■ TASK DESCRIPTION ■
Report each line of the entries that includes "謝謝你溫暖我" by copying it.

- - -

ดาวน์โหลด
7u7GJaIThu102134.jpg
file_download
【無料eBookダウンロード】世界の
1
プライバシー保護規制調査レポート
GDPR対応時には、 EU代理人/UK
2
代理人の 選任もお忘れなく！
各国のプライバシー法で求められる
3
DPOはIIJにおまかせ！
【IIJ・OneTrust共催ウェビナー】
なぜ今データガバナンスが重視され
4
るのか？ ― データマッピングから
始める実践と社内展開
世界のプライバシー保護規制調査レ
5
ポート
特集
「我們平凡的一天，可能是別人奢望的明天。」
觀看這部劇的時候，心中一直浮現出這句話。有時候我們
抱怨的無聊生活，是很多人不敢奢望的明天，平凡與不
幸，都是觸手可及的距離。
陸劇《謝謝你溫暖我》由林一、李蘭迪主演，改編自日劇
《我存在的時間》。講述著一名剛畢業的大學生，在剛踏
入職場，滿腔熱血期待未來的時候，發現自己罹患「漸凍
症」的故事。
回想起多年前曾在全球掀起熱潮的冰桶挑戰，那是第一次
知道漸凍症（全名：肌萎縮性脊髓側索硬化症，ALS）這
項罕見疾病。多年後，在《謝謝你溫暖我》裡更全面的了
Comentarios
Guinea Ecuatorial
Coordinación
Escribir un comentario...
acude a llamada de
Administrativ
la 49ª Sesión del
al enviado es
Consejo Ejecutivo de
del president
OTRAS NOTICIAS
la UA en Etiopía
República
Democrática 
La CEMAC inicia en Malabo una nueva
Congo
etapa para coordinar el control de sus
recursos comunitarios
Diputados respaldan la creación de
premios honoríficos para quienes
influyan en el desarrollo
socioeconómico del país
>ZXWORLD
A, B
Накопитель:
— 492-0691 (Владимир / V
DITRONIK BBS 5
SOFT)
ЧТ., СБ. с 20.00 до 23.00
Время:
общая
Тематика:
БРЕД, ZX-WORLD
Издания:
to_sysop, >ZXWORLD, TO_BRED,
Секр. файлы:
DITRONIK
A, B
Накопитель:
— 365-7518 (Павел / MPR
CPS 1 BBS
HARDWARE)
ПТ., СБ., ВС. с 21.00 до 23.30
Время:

- - -

■ WRITTEN ANSWER ■
陸劇《謝謝你溫暖我》由林一、李蘭迪主演，改編自日劇
項罕見疾病。多年後，在《謝謝你溫暖我》裡更全面的了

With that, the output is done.